- [Texto de leitura]
=-=-=
- Relator(a)
- Ministra Marilza Maynard
- Órgão julgador
- Quinta Turma
- Data do julgamento
- 27/08/2013
- Data de publicação
- 13/09/2013
STJ – Acórdão, Rel. Ministra Marilza Maynard, Quinta Turma, j. 27/08/2013, p. 13/09/2013
RECURSO ORDINÁRIO EM HABEAS CORPUS. EXCESSO DE PRAZO NA INSTRUÇÃO CRIMINAL. INCIDENTE DE INSANIDADE MENTAL REQUERIDO PELA DEFESA. SÚMULA N. 64/STJ. INSTRUÇÃO CRIMINAL ENCERRADA. SÚMULA N. 52/STJ. ILEGALIDADE DAS PROVAS. MATÉRIA NÃO APRECIADA NO TRIBUNAL DE ORIGEM. SUPRESSÃO DE INSTÂNCIA. - É pacífico o entendimento do Superior Tribunal de Justiça no sentido de que a verificação da ocorrência de excesso de prazo para formação da culpa não decorre da simples soma dos prazos processuais, devendo ser examinadas as peculiaridades de cada caso, sempre observado o princípio da razoabilidade. - Não há como se considerar a possibilidade de relaxamento da prisão, tendo em consideração as especificidades da hipótese em exame, pois o excesso de prazo não foi causado pelo Magistrado ou pelo Ministério Público, mas, sim, pela própria defesa, em virtude da instauração de incidente de insanidade mental por ela requerido. Logo, a morosidade processual decorrente de pedidos da defesa vai ao encontro do entendimento sumulado desta Corte Superior de Justiça, segundo a qual "não constitui constrangimento ilegal o excesso de prazo na instrução, provocado pela defesa" (Súmula n. 64/STJ). - Ademais, o Tribunal de Justiça a quo consignou que a audiência de instrução e julgamento foi realizada em 13.3.2013, momento em que foi aberta vista às partes para apresentação de alegações finais. Dessa forma, não há falar em constrangimento ilegal por excesso de prazo, nos termos do verbete n. 52 da Súmula desta Corte. - A questão da ilegalidade das provas produzidas no processo originário não foi apreciada pelas instâncias inferiores, o que inviabiliza sua análise por esta Corte Superior de Justiça, por configurar supressão de instância. - Recurso ordinário em habeas corpus parcialmente conhecido e, nessa extensão, desprovido. (RHC n. 38.671/RJ, relatora Ministra Marilza Maynard (Desembargadora Convocada do TJ/SE), Quinta Turma, julgado em 27/8/2013, DJe de 13/9/2013.)
=-=-=
- [Dados fornecidos]
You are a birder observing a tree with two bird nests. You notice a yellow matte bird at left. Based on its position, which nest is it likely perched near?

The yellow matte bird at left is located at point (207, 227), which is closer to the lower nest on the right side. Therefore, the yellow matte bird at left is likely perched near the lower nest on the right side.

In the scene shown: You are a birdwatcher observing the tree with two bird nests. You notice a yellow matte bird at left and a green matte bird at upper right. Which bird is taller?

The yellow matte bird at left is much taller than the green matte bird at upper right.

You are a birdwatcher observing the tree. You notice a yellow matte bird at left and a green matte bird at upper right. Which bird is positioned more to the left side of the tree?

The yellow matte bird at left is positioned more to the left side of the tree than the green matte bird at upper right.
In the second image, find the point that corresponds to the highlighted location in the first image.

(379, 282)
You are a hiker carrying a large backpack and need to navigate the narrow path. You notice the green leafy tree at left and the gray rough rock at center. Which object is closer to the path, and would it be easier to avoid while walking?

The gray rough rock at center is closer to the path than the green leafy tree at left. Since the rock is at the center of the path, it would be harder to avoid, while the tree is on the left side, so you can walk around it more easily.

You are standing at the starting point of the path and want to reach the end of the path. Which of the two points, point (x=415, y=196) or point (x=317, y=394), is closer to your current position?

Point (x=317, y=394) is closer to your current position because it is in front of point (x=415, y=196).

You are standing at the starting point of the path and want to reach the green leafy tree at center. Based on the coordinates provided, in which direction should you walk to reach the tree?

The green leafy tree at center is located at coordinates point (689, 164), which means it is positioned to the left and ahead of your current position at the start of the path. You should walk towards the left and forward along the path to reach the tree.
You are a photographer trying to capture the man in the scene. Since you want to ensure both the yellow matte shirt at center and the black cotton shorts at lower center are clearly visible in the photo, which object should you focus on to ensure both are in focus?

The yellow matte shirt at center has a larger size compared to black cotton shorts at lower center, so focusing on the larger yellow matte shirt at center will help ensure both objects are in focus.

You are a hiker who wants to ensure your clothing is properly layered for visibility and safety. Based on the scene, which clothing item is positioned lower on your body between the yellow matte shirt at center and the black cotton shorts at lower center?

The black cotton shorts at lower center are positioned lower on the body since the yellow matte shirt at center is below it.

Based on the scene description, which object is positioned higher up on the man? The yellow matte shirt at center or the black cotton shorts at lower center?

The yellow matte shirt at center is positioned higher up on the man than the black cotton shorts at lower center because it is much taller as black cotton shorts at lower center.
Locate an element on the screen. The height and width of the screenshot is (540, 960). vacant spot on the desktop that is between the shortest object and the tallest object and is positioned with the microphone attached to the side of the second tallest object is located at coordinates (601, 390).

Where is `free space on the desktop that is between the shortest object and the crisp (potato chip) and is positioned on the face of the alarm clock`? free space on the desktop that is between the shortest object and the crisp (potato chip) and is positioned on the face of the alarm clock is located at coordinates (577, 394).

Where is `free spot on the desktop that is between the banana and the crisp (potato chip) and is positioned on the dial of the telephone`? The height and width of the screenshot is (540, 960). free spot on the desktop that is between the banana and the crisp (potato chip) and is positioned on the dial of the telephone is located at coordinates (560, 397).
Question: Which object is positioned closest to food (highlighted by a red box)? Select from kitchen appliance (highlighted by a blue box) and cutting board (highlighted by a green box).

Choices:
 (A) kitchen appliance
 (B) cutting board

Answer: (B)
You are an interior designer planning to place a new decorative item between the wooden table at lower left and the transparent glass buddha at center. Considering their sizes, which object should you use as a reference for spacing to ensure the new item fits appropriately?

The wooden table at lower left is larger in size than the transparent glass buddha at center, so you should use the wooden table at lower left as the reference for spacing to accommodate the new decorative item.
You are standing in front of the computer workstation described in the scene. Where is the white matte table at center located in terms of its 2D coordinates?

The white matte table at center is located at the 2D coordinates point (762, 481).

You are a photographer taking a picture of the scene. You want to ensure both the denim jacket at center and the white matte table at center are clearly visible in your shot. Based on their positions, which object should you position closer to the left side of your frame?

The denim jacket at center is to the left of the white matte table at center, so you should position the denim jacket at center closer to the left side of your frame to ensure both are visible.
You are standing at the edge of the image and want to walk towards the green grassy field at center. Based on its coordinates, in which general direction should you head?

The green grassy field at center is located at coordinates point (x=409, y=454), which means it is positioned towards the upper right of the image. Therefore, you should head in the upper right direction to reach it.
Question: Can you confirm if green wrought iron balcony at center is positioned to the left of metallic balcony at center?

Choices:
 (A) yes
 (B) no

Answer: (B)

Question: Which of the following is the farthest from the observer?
=-=-=
- [Tarefa]
Segundo o acórdão, em que data foi realizada a audiência de instrução e julgamento?

- [Resposta]
Em 13.3.2013.